◆ What is expected
Reproduce the material below word for word, from its start through the line that contains "11 h 25 min".

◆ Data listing
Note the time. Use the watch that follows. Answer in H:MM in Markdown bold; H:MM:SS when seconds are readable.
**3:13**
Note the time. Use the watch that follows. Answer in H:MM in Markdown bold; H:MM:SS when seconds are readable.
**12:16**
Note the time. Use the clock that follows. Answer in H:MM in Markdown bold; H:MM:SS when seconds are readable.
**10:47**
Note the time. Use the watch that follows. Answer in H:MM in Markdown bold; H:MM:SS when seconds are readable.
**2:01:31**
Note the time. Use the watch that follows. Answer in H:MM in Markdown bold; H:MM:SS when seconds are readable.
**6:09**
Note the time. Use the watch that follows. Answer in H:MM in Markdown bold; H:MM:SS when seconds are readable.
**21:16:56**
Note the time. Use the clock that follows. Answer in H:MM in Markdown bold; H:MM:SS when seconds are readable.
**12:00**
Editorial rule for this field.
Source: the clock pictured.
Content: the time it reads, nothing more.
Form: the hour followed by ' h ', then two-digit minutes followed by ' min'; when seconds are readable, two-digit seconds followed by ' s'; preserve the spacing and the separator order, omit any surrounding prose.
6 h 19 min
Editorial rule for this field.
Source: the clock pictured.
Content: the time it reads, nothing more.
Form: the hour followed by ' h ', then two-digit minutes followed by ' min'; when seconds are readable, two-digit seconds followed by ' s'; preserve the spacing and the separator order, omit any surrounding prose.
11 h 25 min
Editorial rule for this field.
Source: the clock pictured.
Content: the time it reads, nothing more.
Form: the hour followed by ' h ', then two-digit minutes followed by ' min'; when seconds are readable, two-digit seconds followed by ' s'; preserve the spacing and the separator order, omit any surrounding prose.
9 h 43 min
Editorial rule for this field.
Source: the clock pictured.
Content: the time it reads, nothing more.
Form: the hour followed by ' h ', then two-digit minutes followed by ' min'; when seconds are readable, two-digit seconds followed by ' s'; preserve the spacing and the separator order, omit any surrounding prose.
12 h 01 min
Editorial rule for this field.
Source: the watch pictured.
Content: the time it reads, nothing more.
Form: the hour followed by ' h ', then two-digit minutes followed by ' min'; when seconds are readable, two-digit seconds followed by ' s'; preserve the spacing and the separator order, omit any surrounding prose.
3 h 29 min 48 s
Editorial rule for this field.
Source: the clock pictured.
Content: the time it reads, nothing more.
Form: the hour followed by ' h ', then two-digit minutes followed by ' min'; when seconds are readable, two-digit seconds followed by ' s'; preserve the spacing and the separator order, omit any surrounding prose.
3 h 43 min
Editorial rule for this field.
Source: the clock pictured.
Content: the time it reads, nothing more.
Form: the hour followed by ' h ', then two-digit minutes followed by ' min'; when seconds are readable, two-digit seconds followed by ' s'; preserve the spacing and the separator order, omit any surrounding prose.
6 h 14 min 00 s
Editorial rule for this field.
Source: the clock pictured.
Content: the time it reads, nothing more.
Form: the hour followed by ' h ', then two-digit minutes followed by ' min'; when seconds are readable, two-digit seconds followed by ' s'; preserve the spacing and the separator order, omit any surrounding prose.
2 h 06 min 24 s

◆ Response to the exercise
Note the time. Use the watch that follows. Answer in H:MM in Markdown bold; H:MM:SS when seconds are readable.
**3:13**
Note the time. Use the watch that follows. Answer in H:MM in Markdown bold; H:MM:SS when seconds are readable.
**12:16**
Note the time. Use the clock that follows. Answer in H:MM in Markdown bold; H:MM:SS when seconds are readable.
**10:47**
Note the time. Use the watch that follows. Answer in H:MM in Markdown bold; H:MM:SS when seconds are readable.
**2:01:31**
Note the time. Use the watch that follows. Answer in H:MM in Markdown bold; H:MM:SS when seconds are readable.
**6:09**
Note the time. Use the watch that follows. Answer in H:MM in Markdown bold; H:MM:SS when seconds are readable.
**21:16:56**
Note the time. Use the clock that follows. Answer in H:MM in Markdown bold; H:MM:SS when seconds are readable.
**12:00**
Editorial rule for this field.
Source: the clock pictured.
Content: the time it reads, nothing more.
Form: the hour followed by ' h ', then two-digit minutes followed by ' min'; when seconds are readable, two-digit seconds followed by ' s'; preserve the spacing and the separator order, omit any surrounding prose.
6 h 19 min
Editorial rule for this field.
Source: the clock pictured.
Content: the time it reads, nothing more.
Form: the hour followed by ' h ', then two-digit minutes followed by ' min'; when seconds are readable, two-digit seconds followed by ' s'; preserve the spacing and the separator order, omit any surrounding prose.
11 h 25 min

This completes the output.